### Data under study
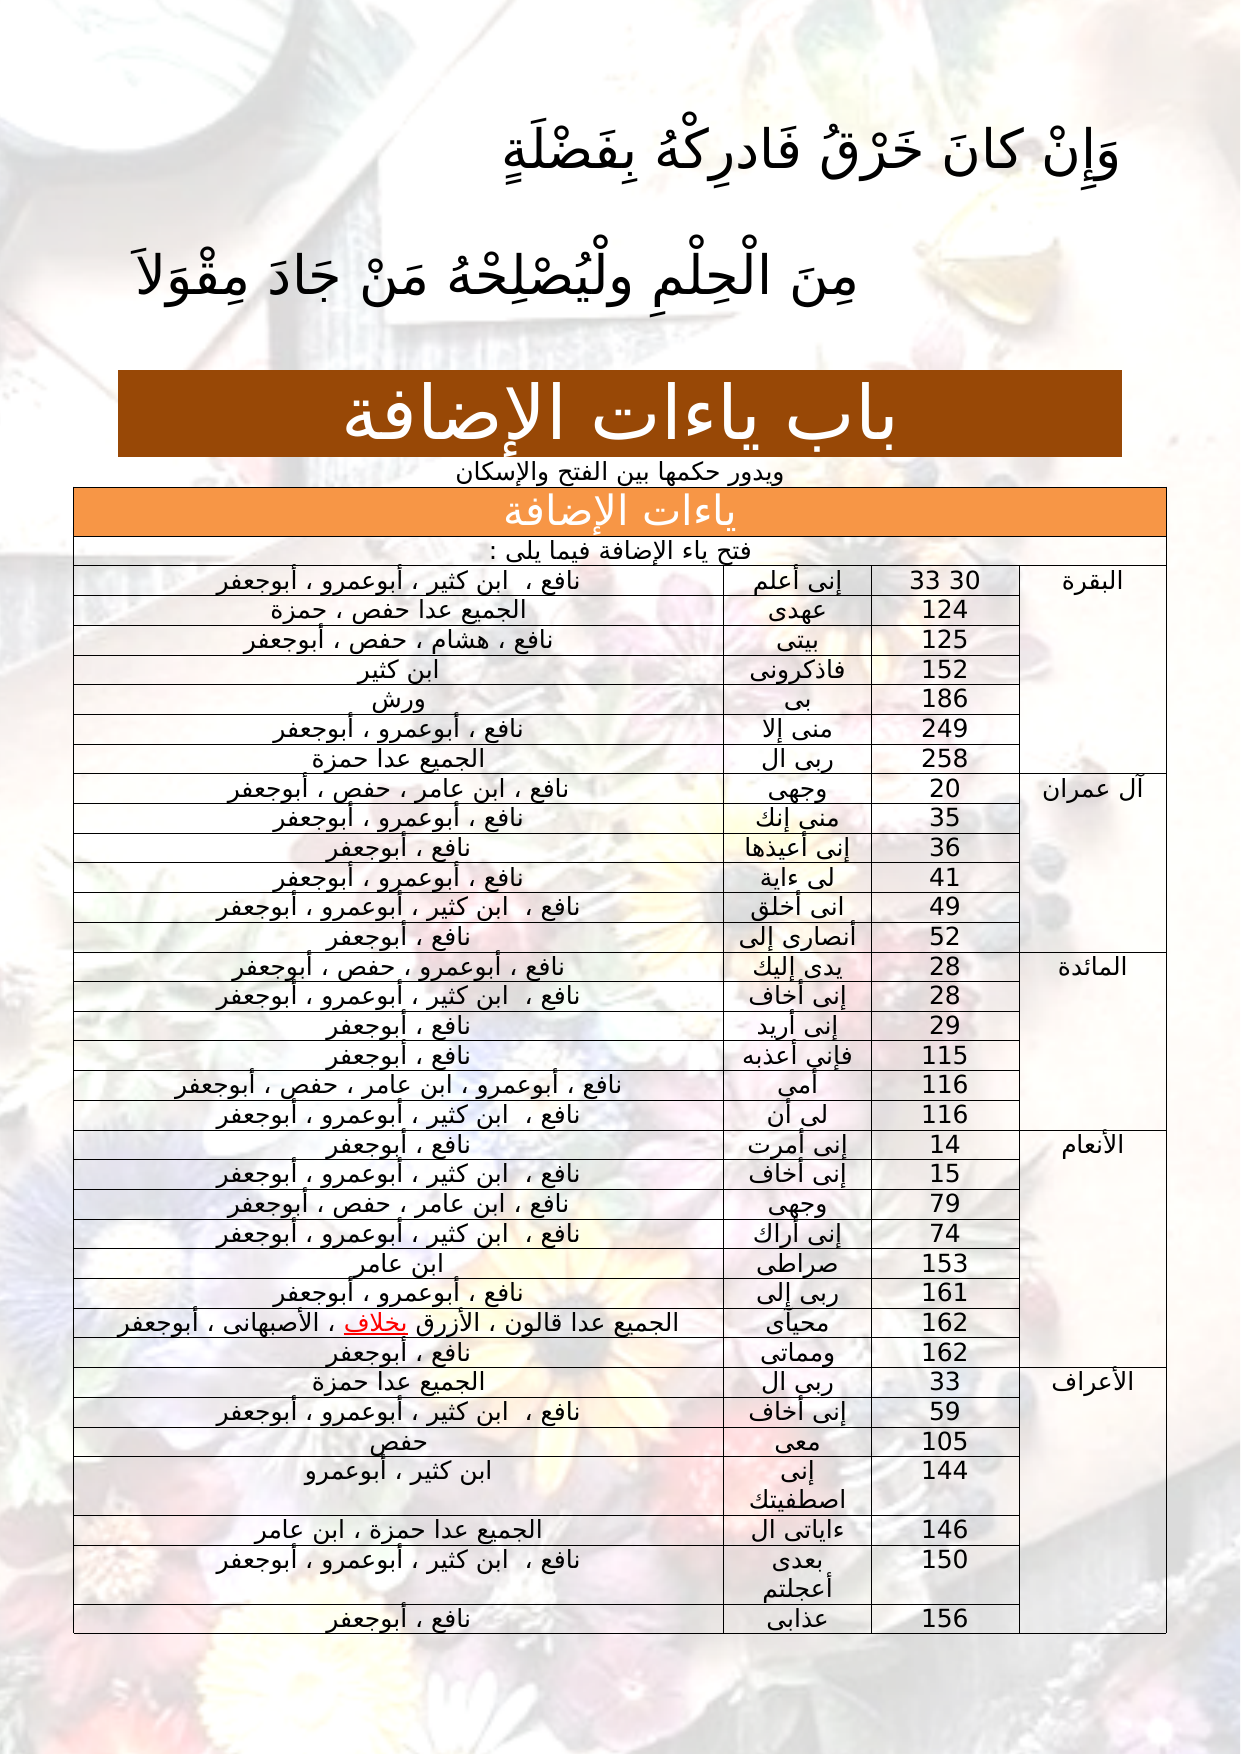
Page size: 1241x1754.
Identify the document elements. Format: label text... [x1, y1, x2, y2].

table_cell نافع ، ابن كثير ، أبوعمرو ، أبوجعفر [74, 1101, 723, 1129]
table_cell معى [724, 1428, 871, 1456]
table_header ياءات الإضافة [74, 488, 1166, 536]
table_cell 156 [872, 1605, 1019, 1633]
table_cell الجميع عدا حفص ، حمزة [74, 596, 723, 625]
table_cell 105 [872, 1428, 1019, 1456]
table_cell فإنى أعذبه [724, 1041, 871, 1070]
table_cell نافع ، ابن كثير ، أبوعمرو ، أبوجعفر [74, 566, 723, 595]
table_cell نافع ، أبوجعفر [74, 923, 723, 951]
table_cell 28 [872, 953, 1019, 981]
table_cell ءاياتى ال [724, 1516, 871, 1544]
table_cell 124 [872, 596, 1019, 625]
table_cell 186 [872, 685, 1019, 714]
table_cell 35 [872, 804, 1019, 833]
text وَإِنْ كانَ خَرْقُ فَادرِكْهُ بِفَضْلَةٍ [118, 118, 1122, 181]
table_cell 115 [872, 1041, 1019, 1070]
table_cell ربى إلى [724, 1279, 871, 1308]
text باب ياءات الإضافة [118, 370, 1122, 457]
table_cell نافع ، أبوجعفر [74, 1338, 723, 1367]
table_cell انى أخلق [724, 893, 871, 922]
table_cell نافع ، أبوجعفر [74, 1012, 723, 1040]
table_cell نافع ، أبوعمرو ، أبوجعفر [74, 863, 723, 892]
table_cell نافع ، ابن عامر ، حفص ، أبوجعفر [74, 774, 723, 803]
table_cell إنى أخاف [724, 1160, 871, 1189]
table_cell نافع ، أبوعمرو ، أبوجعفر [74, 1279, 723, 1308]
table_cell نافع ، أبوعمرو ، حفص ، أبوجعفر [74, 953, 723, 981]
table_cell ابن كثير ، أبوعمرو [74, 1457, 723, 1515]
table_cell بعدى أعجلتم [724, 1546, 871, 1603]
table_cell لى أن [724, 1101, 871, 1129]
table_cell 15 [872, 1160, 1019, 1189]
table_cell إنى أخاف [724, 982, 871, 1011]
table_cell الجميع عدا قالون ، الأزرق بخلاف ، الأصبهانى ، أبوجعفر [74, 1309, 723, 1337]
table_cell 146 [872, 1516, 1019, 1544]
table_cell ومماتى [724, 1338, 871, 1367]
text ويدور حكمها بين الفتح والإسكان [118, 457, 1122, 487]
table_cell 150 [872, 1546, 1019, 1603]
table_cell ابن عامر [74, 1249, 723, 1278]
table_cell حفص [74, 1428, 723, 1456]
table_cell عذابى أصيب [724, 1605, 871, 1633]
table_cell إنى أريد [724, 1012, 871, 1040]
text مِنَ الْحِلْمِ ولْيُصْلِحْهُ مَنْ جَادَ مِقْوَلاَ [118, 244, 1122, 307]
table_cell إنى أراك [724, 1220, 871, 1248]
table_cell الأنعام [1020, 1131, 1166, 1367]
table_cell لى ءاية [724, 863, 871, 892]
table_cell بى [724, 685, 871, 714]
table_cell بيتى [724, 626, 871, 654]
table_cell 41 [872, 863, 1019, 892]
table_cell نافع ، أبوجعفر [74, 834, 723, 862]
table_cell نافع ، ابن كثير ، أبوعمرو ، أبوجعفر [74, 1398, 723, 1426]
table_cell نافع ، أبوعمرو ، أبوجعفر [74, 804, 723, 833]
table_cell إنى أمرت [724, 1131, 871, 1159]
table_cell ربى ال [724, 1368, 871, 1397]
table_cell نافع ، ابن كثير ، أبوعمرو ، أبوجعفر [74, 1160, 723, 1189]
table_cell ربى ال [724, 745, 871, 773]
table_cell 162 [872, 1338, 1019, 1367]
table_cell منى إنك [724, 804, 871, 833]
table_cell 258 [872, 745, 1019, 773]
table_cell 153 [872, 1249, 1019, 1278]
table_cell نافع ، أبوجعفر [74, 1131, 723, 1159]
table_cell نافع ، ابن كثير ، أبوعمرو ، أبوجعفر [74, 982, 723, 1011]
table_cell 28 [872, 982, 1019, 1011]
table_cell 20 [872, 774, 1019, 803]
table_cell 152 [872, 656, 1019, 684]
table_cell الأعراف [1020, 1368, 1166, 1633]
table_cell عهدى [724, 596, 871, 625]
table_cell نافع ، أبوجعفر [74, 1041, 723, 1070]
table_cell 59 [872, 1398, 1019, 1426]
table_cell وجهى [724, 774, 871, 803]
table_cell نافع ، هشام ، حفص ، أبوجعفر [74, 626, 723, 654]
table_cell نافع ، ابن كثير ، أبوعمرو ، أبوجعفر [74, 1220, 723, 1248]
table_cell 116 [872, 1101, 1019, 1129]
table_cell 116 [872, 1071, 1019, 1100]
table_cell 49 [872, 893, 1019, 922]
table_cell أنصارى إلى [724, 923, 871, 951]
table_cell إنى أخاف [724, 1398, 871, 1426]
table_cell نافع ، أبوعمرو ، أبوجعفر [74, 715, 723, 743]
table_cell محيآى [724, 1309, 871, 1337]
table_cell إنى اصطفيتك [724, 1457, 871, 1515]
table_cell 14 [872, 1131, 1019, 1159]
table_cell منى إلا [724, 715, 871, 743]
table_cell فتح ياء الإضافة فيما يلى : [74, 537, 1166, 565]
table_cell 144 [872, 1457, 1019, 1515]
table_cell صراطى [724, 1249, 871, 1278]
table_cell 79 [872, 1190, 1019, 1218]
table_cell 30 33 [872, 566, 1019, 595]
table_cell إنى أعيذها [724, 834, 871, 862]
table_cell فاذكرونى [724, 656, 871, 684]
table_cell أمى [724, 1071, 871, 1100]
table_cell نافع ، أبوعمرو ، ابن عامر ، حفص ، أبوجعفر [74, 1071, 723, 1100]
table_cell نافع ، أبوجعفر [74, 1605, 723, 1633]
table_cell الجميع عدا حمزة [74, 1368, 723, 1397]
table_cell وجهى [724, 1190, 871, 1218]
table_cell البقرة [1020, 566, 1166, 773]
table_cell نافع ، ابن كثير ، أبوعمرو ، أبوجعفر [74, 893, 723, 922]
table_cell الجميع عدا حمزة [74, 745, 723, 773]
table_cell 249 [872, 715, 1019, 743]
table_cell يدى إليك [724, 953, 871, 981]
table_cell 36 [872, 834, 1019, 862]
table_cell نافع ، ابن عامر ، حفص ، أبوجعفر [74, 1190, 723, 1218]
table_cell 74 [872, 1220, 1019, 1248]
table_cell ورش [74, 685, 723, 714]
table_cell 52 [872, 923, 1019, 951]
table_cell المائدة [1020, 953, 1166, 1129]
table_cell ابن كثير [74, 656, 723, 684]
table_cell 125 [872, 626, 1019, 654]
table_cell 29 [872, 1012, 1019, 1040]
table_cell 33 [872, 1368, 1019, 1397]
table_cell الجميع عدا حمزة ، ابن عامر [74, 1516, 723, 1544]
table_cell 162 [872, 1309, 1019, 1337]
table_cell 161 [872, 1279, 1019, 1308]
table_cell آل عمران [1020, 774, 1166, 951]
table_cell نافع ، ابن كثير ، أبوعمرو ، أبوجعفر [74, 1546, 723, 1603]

### Instruction
When a line in the listing includes the word "عامر", report that line in full.

### Completed task
table_cell نافع ، ابن عامر ، حفص ، أبوجعفر [74, 774, 723, 803]
table_cell ابن عامر [74, 1249, 723, 1278]
table_cell نافع ، أبوعمرو ، ابن عامر ، حفص ، أبوجعفر [74, 1071, 723, 1100]
table_cell نافع ، ابن عامر ، حفص ، أبوجعفر [74, 1190, 723, 1218]
table_cell الجميع عدا حمزة ، ابن عامر [74, 1516, 723, 1544]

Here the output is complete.